Jumia hasn’t given guidance for 2024 but expects an increase in both orders and GMV, excluding any potential foreign exchange impact. Assuming foreign exchange rates are more stable, Jumia should achieve healthy growth considering revenue has been outpacing GMV and revenue per order has been rising.
Figure 2: Jumia Revenue (source: Created by author using data from Jumia)
Marketplace revenue was down 10% YoY in the fourth quarter and up 22% on a constant currency basis. This is in large part the result of Jumia's move away from uneconomic activities (fulfillment and value-added services). Marketplace commissions and first party sales have been robust, with first party revenue driven by sales to retailers, distributors, and other corporate buyers.
Figure 3: Jumia Marketplace Revenue (source: Created by author using data from Jumia)
I consider fulfillment expenses part of Jumia's COGS, and by this methodology the company's gross profit margin continues to rapidly improve as the company focuses on activities with profitable unit economics. Jumia now has a genuine shot at profitability, dependent on its ability to cost effectively attract and retain customers and reach sufficient scale.
Figure 4: Jumia Gross Profit Margin (source: Created by author using data from Jumia)
Average order value continues to trend higher on the back of Jumia’s focus on higher value categories (phones, electronics, home & living, fashion & beauty), helping to reduce the burden of fulfillment expenses. Free shipping was also creating a lot of low value orders, and this has largely been eliminated.
Figure 5: Jumia GMV by Category (source: Jumia) Figure 6: Jumia Fulfillment Expense (source: Created by author using data from Jumia)
Jumia has also managed to reduce the burden of operating expenses with a range of initiatives. For example, product development has largely been relocated to Africa, reducing Technology and Content costs. Jumia has also cut back on marketing and is leveraging CRM and SEO to try and reduce costs further. In addition, Jumia has significantly pulled back on incentives, with 43% of orders benefitting from consumer incentives in Q4 2022, compared to only 28% in Q4 2023.

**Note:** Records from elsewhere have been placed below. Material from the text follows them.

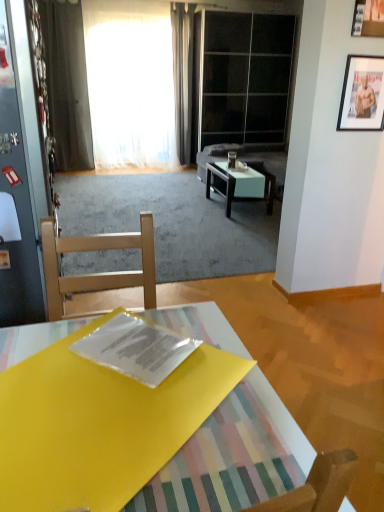
The height and width of the screenshot is (512, 384). Describe the element at coordinates (241, 184) in the screenshot. I see `white glossy coffee table at center, the first coffee table when ordered from back to front` at that location.

Describe the element at coordinates (20, 175) in the screenshot. I see `metallic glass door at left, the second glass door viewed from the back` at that location.

What is the approximate width of wooden picture frame at upper right, the 1th picture frame from the top?

It is 1.19 inches.

Locate an element on the screen. This screenshot has width=384, height=512. transparent glass door at upper center, the 1th glass door in the right-to-left sequence is located at coordinates (245, 77).

Image resolution: width=384 pixels, height=512 pixels. I want to click on gray fabric curtain at upper center, the second curtain from the left, so click(183, 76).

You are a GUI agent. You are given a task and a screenshot of the screen. Output one action in this format:
    pyautogui.click(x=<x>, y=<y>)
    Task: Click on the white glossy coffee table at center, placed as the 1th coffee table when sorted from top to bottom
    Image resolution: width=384 pixels, height=512 pixels.
    Given the screenshot: What is the action you would take?
    pyautogui.click(x=241, y=184)

Is suede gray couch at center located outside metallic silver picture frame at upper right, placed as the second picture frame when sorted from front to back?

Yes, suede gray couch at center is not within metallic silver picture frame at upper right, placed as the second picture frame when sorted from front to back.

From a real-world perspective, is suede gray couch at center physically located above or below metallic silver picture frame at upper right, which ranks as the 2th picture frame in top-to-bottom order?

suede gray couch at center is situated lower than metallic silver picture frame at upper right, which ranks as the 2th picture frame in top-to-bottom order, in the real world.

Considering the positions of objects suede gray couch at center and metallic silver picture frame at upper right, which ranks as the 2th picture frame in top-to-bottom order, in the image provided, who is more to the right, suede gray couch at center or metallic silver picture frame at upper right, which ranks as the 2th picture frame in top-to-bottom order,?

Positioned to the right is metallic silver picture frame at upper right, which ranks as the 2th picture frame in top-to-bottom order.

From the image's perspective, who appears lower, suede gray couch at center or metallic silver picture frame at upper right, positioned as the first picture frame in back-to-front order?

metallic silver picture frame at upper right, positioned as the first picture frame in back-to-front order, appears lower in the image.

Which of these two, white sheer curtain at upper center, which appears as the 1th curtain when viewed from the left, or suede gray couch at center, is wider?

suede gray couch at center is wider.

I want to click on the 1st curtain positioned above the suede gray couch at center (from the image's perspective), so point(130,83).

Who is shorter, white sheer curtain at upper center, which appears as the 1th curtain when viewed from the left, or suede gray couch at center?

Standing shorter between the two is suede gray couch at center.

From the image's perspective, does white sheer curtain at upper center, marked as the 2th curtain in a right-to-left arrangement, appear lower than suede gray couch at center?

No.

Would you consider gray fabric curtain at upper center, the second curtain from the left, to be distant from metallic silver picture frame at upper right, placed as the second picture frame when sorted from front to back?

Yes.

From the image's perspective, between gray fabric curtain at upper center, the second curtain from the left, and metallic silver picture frame at upper right, positioned as the first picture frame in back-to-front order, which one is located above?

gray fabric curtain at upper center, the second curtain from the left, from the image's perspective.

Is gray fabric curtain at upper center, marked as the 1th curtain in a right-to-left arrangement, closer to the viewer compared to metallic silver picture frame at upper right, placed as the second picture frame when sorted from front to back?

No, it is not.

Which is in front, point (187, 143) or point (366, 106)?

The point (366, 106) is closer to the camera.

In the image, is transparent plastic magazine at center on the left side or the right side of white glossy coffee table at center, which appears as the second coffee table when viewed from the left?

Based on their positions, transparent plastic magazine at center is located to the left of white glossy coffee table at center, which appears as the second coffee table when viewed from the left.

Would you say white glossy coffee table at center, placed as the second coffee table when sorted from front to back, is part of transparent plastic magazine at center's contents?

Actually, white glossy coffee table at center, placed as the second coffee table when sorted from front to back, is outside transparent plastic magazine at center.

Relative to white glossy coffee table at center, placed as the second coffee table when sorted from front to back, is transparent plastic magazine at center in front or behind?

In the image, transparent plastic magazine at center appears in front of white glossy coffee table at center, placed as the second coffee table when sorted from front to back.

Could you tell me if transparent plastic magazine at center is turned towards white glossy coffee table at center, the 2th coffee table in the bottom-to-top sequence?

No, transparent plastic magazine at center does not turn towards white glossy coffee table at center, the 2th coffee table in the bottom-to-top sequence.

Is suede gray couch at center turned away from white glossy coffee table at center, the first coffee table when ordered from back to front?

That's not correct — suede gray couch at center is not looking away from white glossy coffee table at center, the first coffee table when ordered from back to front.

Does suede gray couch at center have a larger size compared to white glossy coffee table at center, the 2th coffee table in the bottom-to-top sequence?

Indeed, suede gray couch at center has a larger size compared to white glossy coffee table at center, the 2th coffee table in the bottom-to-top sequence.

Is suede gray couch at center inside or outside of white glossy coffee table at center, placed as the 1th coffee table when sorted from top to bottom?

suede gray couch at center is spatially situated outside white glossy coffee table at center, placed as the 1th coffee table when sorted from top to bottom.

Locate an element on the screen. coffee table that is the 1st object located below the suede gray couch at center (from the image's perspective) is located at coordinates (241, 184).

From a real-world perspective, which object rests below the other?

suede gray couch at center, from a real-world perspective.

Considering the sizes of objects suede gray couch at center and transparent plastic magazine at center in the image provided, who is taller, suede gray couch at center or transparent plastic magazine at center?

Standing taller between the two is suede gray couch at center.

Which object is thinner, suede gray couch at center or transparent plastic magazine at center?

transparent plastic magazine at center.

From the image's perspective, is suede gray couch at center positioned above or below transparent plastic magazine at center?

Clearly, from the image's perspective, suede gray couch at center is above transparent plastic magazine at center.

How many degrees apart are the facing directions of transparent glass door at upper center, marked as the 1th glass door in a top-to-bottom arrangement, and yellow plastic folder at center, placed as the 1th coffee table when sorted from left to right?

179 degrees separate the facing orientations of transparent glass door at upper center, marked as the 1th glass door in a top-to-bottom arrangement, and yellow plastic folder at center, placed as the 1th coffee table when sorted from left to right.

Can you confirm if transparent glass door at upper center, the 1th glass door in the right-to-left sequence, is positioned to the left of yellow plastic folder at center, the second coffee table positioned from the back?

No.

Which of these two, transparent glass door at upper center, marked as the 1th glass door in a top-to-bottom arrangement, or yellow plastic folder at center, which is counted as the 1th coffee table, starting from the front, stands shorter?

Standing shorter between the two is yellow plastic folder at center, which is counted as the 1th coffee table, starting from the front.

The height and width of the screenshot is (512, 384). I want to click on couch that is behind the metallic silver picture frame at upper right, positioned as the first picture frame in back-to-front order, so click(x=248, y=159).

Starting from the suede gray couch at center, which curtain is the 2nd one to the left? Please provide its 2D coordinates.

[(130, 83)]

In the scene shown: Based on their spatial positions, is yellow plastic folder at center, which is counted as the 1th coffee table, starting from the front, or white sheer curtain at upper center, which appears as the 1th curtain when viewed from the left, closer to metallic glass door at left, acting as the 2th glass door starting from the right?

Based on the image, yellow plastic folder at center, which is counted as the 1th coffee table, starting from the front, appears to be nearer to metallic glass door at left, acting as the 2th glass door starting from the right.

From the picture: Looking at the image, which one is located further to white glossy coffee table at center, the first coffee table when ordered from back to front, suede gray couch at center or white sheer curtain at upper center, marked as the 2th curtain in a right-to-left arrangement?

white sheer curtain at upper center, marked as the 2th curtain in a right-to-left arrangement.

Estimate the real-world distances between objects in this image. Which object is further from wooden picture frame at upper right, which ranks as the first picture frame in front-to-back order, suede gray couch at center or transparent plastic magazine at center?

suede gray couch at center is further to wooden picture frame at upper right, which ranks as the first picture frame in front-to-back order.

Based on the photo, from the image, which object appears to be nearer to suede gray couch at center, wooden picture frame at upper right, which ranks as the first picture frame in front-to-back order, or metallic silver picture frame at upper right, positioned as the first picture frame in back-to-front order?

The object closer to suede gray couch at center is metallic silver picture frame at upper right, positioned as the first picture frame in back-to-front order.

Estimate the real-world distances between objects in this image. Which object is further from metallic silver picture frame at upper right, placed as the second picture frame when sorted from front to back, yellow plastic folder at center, which appears as the second coffee table when viewed from the top, or white glossy coffee table at center, the 2th coffee table in the bottom-to-top sequence?

The object further to metallic silver picture frame at upper right, placed as the second picture frame when sorted from front to back, is white glossy coffee table at center, the 2th coffee table in the bottom-to-top sequence.

Which object lies nearer to the anchor point gray fabric curtain at upper center, marked as the 1th curtain in a right-to-left arrangement, white glossy coffee table at center, the first coffee table when ordered from back to front, or wooden picture frame at upper right, the 1th picture frame from the top?

white glossy coffee table at center, the first coffee table when ordered from back to front, is positioned closer to the anchor gray fabric curtain at upper center, marked as the 1th curtain in a right-to-left arrangement.

From the image, which object appears to be farther from transparent glass door at upper center, which is the first glass door in back-to-front order, white glossy coffee table at center, which ranks as the 1th coffee table in right-to-left order, or transparent plastic magazine at center?

transparent plastic magazine at center is positioned further to the anchor transparent glass door at upper center, which is the first glass door in back-to-front order.

Estimate the real-world distances between objects in this image. Which object is closer to suede gray couch at center, yellow plastic folder at center, the second coffee table positioned from the back, or transparent plastic magazine at center?

transparent plastic magazine at center lies closer to suede gray couch at center than the other object.

Where is `glass door between gray fabric curtain at upper center, marked as the 1th curtain in a right-to-left arrangement, and white glossy coffee table at center, which ranks as the 1th coffee table in right-to-left order, from top to bottom`? This screenshot has width=384, height=512. glass door between gray fabric curtain at upper center, marked as the 1th curtain in a right-to-left arrangement, and white glossy coffee table at center, which ranks as the 1th coffee table in right-to-left order, from top to bottom is located at coordinates (245, 77).

This screenshot has width=384, height=512. I want to click on glass door between metallic silver picture frame at upper right, positioned as the first picture frame in back-to-front order, and gray fabric curtain at upper center, the second curtain from the left, along the z-axis, so pos(245,77).

Locate an element on the screen. curtain located between metallic silver picture frame at upper right, placed as the second picture frame when sorted from front to back, and transparent glass door at upper center, marked as the 1th glass door in a top-to-bottom arrangement, in the depth direction is located at coordinates (130, 83).

Find the location of a particular element. This screenshot has width=384, height=512. curtain positioned between metallic glass door at left, which ranks as the first glass door in front-to-back order, and transparent glass door at upper center, marked as the 1th glass door in a top-to-bottom arrangement, from near to far is located at coordinates (130, 83).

Figure 7: Jumia Advertising and Consumer Incentive Costs (source: Jumia)
Jumia still isn't profitable on a GAAP basis or producing positive free cash flows. If the current rate of improvement were to be maintained, Jumia could be within a few quarters of profitability, though. Regardless, cash burn has been reduced to a point that liquidity is no longer a near-term concern, though.
Figure 8: Jumia Operating Profit Margin (source: Created by author using data from Jumia)
While Jumia has achieved a dramatic turnaround in recent months, this already appears to be priced into the stock. I believe Jumia is probably now around fairly valued, but there is a large amount of uncertainty involved. If growth begins to rebound, breakeven is achieved and Jumia begins to build a sustainable competitive advantage through a larger user base and logistics footprint, the company could be worth much more. If growth remains modest and margin improvements begin to stall, Jumia's stock could begin to look expensive. For now, I remain skeptical about the company's competitive advantage and ability to drive profitable growth long term, recent results have been surprising, though.